Comment by Spivak
6 months ago
I mean this gets to the fundamental question of what being ordered actually means. The author decides that regardless of whether the data structure has an order, even if that order is guaranteed, it's a necessary property that order must be taken into account to determine equality. A very sensible and pure definition that says that equivalence classes should be single elements.
But this is a weird thing to actually do in Python, it's not a common thing to test dictionaries for equality like this. If you parsed some file into a dictionary and you want to preserve the order it was originally in when you write it back out then the standard dict works just fine. There's a tension in the article that if you rely on ordering you ought to consider using OrderedDict instead but that leads you to never rely on dict() ordering which is fine— but it's guaranteed to you. You're supposed to use it! The standard dict() even has a __reversed__ method so ordering is a meaningful property.

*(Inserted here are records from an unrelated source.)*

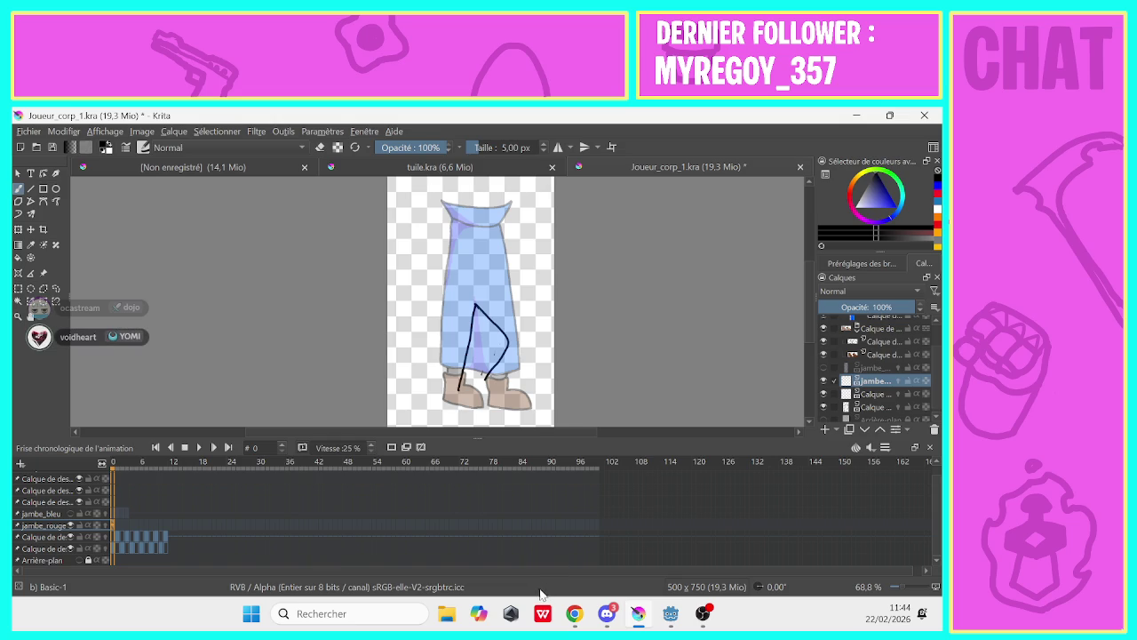
left_click_drag(855, 208, 842, 193)
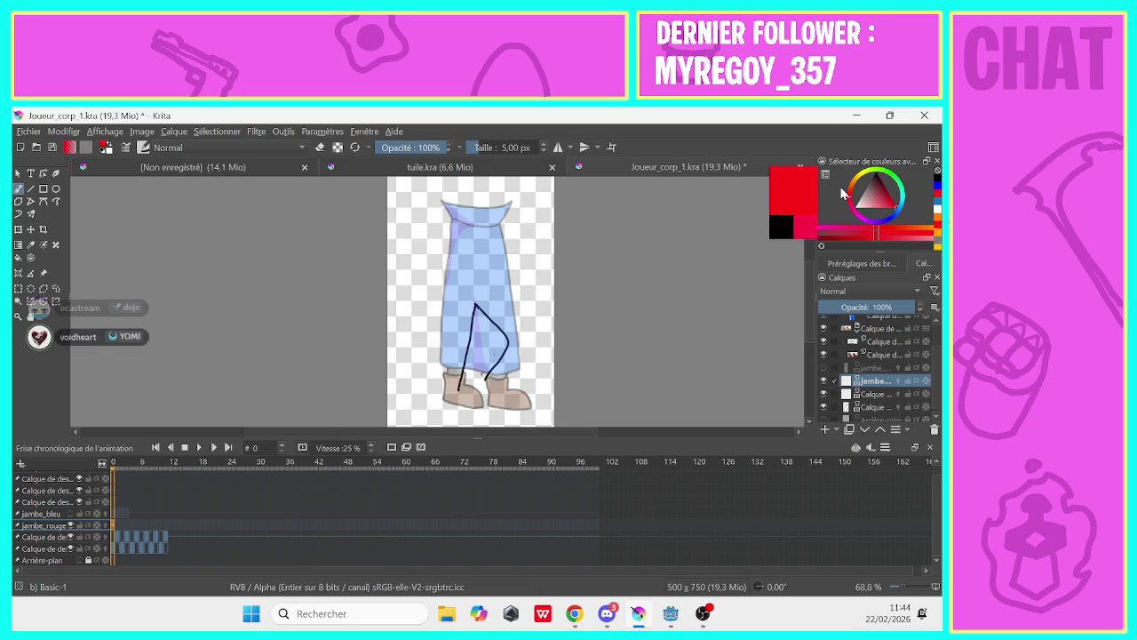
Trace the left leg in red on frames 0 and 1, redoing the first stroke
left_click_drag(461, 391, 475, 305)
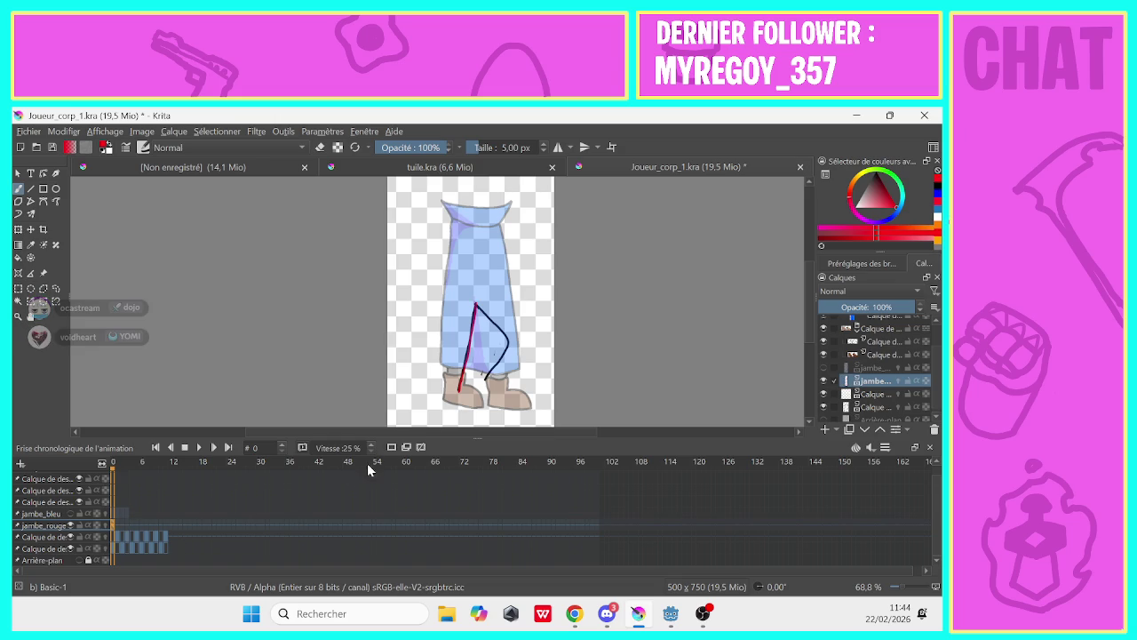
key("ctrl+z")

I think it was a mistake to standardize that dict will maintain insertion order. It's a nice side effect of the internal implementation, but I fear it will hinder future improvements.
The problem is that once this side effect is in the main version for a while, it becomes a feature whether you admit it or not. Since that is going to happen anyway, you might as well make it official.
The alternative approach is to do what Go did and explicitly randomize iteration order to prevent people from relying on a fixed order in the first place.
> explicitly randomize iteration
In fact, we see this with CPython `set`, controlled by `_Py_HashSecret`:
https://github.com/python/cpython/blob/6eb6c5dbfb528bd07d77b...
https://github.com/python/cpython/blob/6eb6c5dbfb528bd07d77b...
https://github.com/python/cpython/blob/6eb6c5dbfb528bd07d77b...
https://github.com/python/cpython/blob/6eb6c5dbfb528bd07d77b...
This is a genuine concern, since it hinders our ability to port over high-quality, high-performance hash table implementations from other languages (since these often do not preserve any human ordering.)
However, the ship has already sailed here. I think that once insertion-ordering became the standard, this creates a guarantee that we can't easily back down from.
The python dict() is already high-quality and high-performance. You're probably not going to be able to do much better than the current state. If you want faster you end up moving your data into an environment that lets you make more assumptions and be more restrictive with your data and operate on it there. It's how numpy, polaris, and pandas work.
Everything in Python is a dict, there's no data structure that's been given more attention.
https://m.youtube.com/watch?v=p33CVV29OG8
3 replies →
I don't believe it was because some side effect became documented.
It was because they wanted the order of the names in a class definition to match the order the were declared. The same dict implementation is used everywhere, so the standard dict acquired the behaviour.